Let $H$ be an infinite-dimensional Hilbert space. The (Fredholm) index of a bounded operator $T : H \to H$ is defined as $$ \mathrm{index}(T) = \dim \ker(T) – \dim \mathrm{coker}(T), $$ whenever the kernel and cokernel of $T$ are finite-dimensional. Operators satisfying these conditions are called Fredholm operators. When $H$ is separable (equivalently, has a countably infinite orthonormal basis), $F_n(H) \neq \emptyset$ for all $n \in \mathbb Z$, which can be seen by picking a countable orthonormal basis and calculating the index of left and right shift operators with respect to this basis.
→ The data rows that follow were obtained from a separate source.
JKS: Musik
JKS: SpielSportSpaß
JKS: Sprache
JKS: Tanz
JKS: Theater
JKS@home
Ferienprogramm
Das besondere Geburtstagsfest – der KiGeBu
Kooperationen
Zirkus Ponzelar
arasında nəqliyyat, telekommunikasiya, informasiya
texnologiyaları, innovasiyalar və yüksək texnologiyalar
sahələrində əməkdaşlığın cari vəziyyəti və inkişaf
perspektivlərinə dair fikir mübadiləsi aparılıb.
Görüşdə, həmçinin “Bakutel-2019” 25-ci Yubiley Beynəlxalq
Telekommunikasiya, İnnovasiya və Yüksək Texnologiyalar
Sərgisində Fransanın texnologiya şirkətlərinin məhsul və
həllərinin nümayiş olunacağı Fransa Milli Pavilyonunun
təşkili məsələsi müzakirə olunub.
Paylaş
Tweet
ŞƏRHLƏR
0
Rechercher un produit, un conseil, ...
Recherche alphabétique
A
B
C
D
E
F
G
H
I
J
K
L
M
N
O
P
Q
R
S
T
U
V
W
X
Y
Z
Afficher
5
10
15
If $H$ is non-separable, is it possible that for some $n \in \mathbb Z$, the set $F_n(H)$ of Fredholm operators of index $n$ is empty?
Edit: I was able to simplify the problem with a little algebra. Any bounded invertible operator is a Fredholm operator, so $F_0(H) \neq \emptyset$. If there is a Fredholm operator $T$ of index $1$, then, given an integer $n \neq 0$, we can (much like the separable case with the shift) apply powers of $T$ and its adjoint to find an operator of index $n$. Specifically,
- If $n > 0$, then $$ \mathrm{index}(T^n) = \mathrm{index}(T \circ \cdots \circ T) = n \cdot \mathrm{index}(T) = n.$$
- If $n < 0$, then $$ \mathrm{index}(T^{*(-n)}) = -n \cdot \mathrm{index}(T^*) = -n \cdot (-1) = n. $$
So my question will be rephrased as follows: If $H$ is non-separable, is it possible that $F_1(H) \neq \emptyset$?
Best Answer
If $H$ is infinite dimensional then it may be written as $H_0\oplus H_1$, with $H_0$ separable infinite dimensional, and for any Fredholm operator $T$ on $H_0$ one has that $T\oplus I$ is Fredholm on $H$ and $\text{ind}(T\oplus I)= \text{ind}(T)$.
Picking a Fredholm operator $T$ on $H_0$ with a given index $n$, one then gets a Fredholm operator $T\oplus I$ on $H$ with the same index.